I have a university assignment that was due in yesterday... and which I've barely started. I've got an extension, which is what you do when you've missed the deadline but don't want to be downgraded for it, but, well, it's still stressful knowing I've fallen behind with it. Depression and all that are to blame, of course.

The module that the assignment is for is called Neuroaesthetics, which is essentially the study of art and aesthetic perceptions from a neurological or psychological perspective. It's interesting to me, because - like with the evolution stuff - it ties into things I've already written about before and think about a lot.

The assignment is a research proposal; I have to come up with an idea for a study which extends previous research to explore something new.
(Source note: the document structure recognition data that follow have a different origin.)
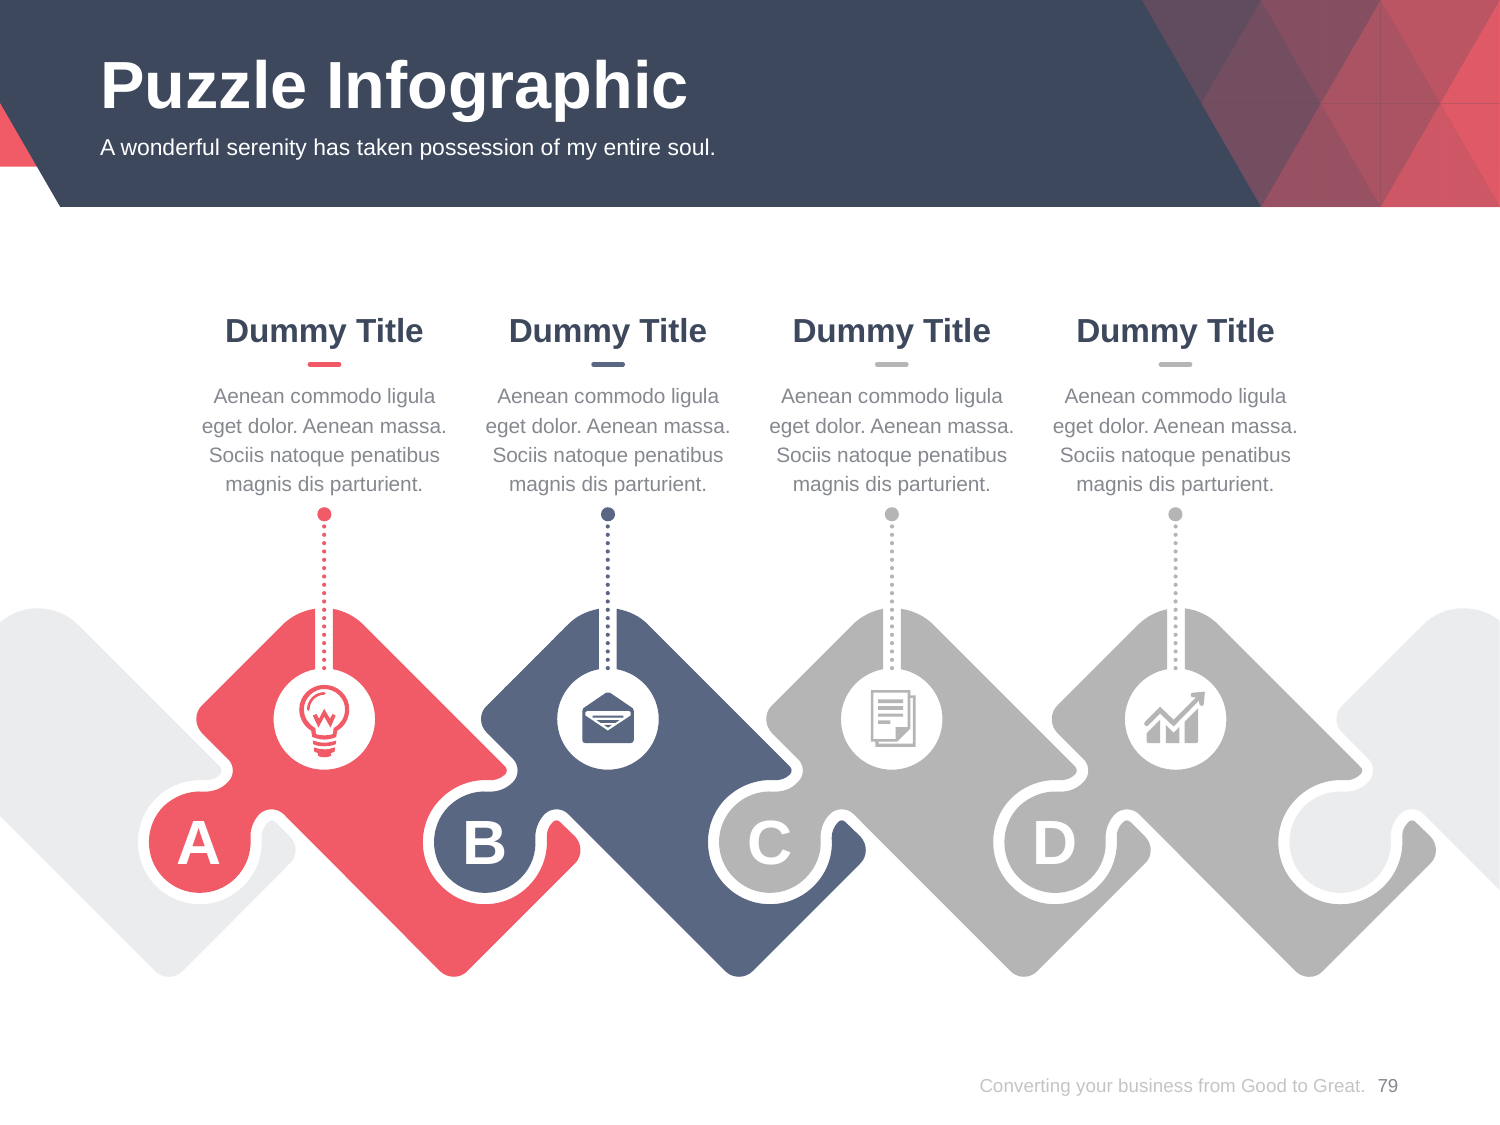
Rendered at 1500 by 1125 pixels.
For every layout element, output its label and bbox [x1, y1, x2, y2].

title [100, 29, 1400, 127]
list [100, 132, 1400, 192]
text_box [760, 309, 1024, 497]
text_box [193, 309, 456, 497]
slide_number [1352, 1044, 1424, 1125]
text_box [1044, 309, 1307, 497]
text_box [0, 507, 1500, 979]
text_box [476, 309, 740, 497]
footer [905, 1044, 1352, 1125]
I've chosen to focus on how we perceive figure proportions... but rather than explaining all the whats and whys behind my decisions, I'd like to instead ask here if anyone's willing to do what the experiment would involve. I'd be really interested to see the results! Obviously nothing acquired online would be valid for all kinds of reasons (the environment isn't controlled at all), but I'd be interested to see just for the sake of curiosity.

What I'd like for you to do, if you're interested and willing, is this:

Draw a whole person, standing facing forward and with their arms by their sides, as realistically as you can make it (so no stick people).

That's it. Most people would respond to that with "but I can't draw!", but if you feel you can't, then I'm especially interested in what you'd come up with! I would absolutely not expect 'good' drawings at all; that's not the point. The point is to see what people come up with when they don't 'know how to draw'. What rules their mind has formed for what the figure looks like without any explicit learned drawing rules. I'm really interested to see how similar or different they look. I'm also interested to see how people would interpret the simple guideline; many details are deliberately unspecified to encourage subjective responses.

There have been studies like this before, but usually for observing the development of children (whose figure drawings change drastically over the first few years of their life), or people with brain damage. But as far as I can tell, there isn't anything comparing figure depictions by neurologically healthy adults.

So yes. If you're interested in contributing to this, I'd love to see your attempt! I won't be judging them at all, and I'll post a compilation of them all (if I get any) in another post in a few days, keeping them anonymous, so we can all see how they compare. If you do draw something, please either post the image in a comment here, or email it to me at tobias@alorafane.com. Thank you in advance!

(Again, the aim isn't to impress. I'm not looking for works of art. You needn't worry about it not being 'good'. I'm more interested in seeing your brain's idea of what a person looks like given form; in seeing the drawings of people who 'can't draw'.)

Oh, and don't use any kind of reference!!

Actually, maybe you should also specify how much 'art experience' you have; that is, do you draw for fun? Often? Ever? Have you learned how to draw anatomy, or are you aware of proportional rules etc? Or is drawing something you just never think about? (If this were an actual experiment, there'd be a neatly-written, validated questionnaire to assess such things, but I don't really have the time to come up with one right now, so vague responses to that are fine!)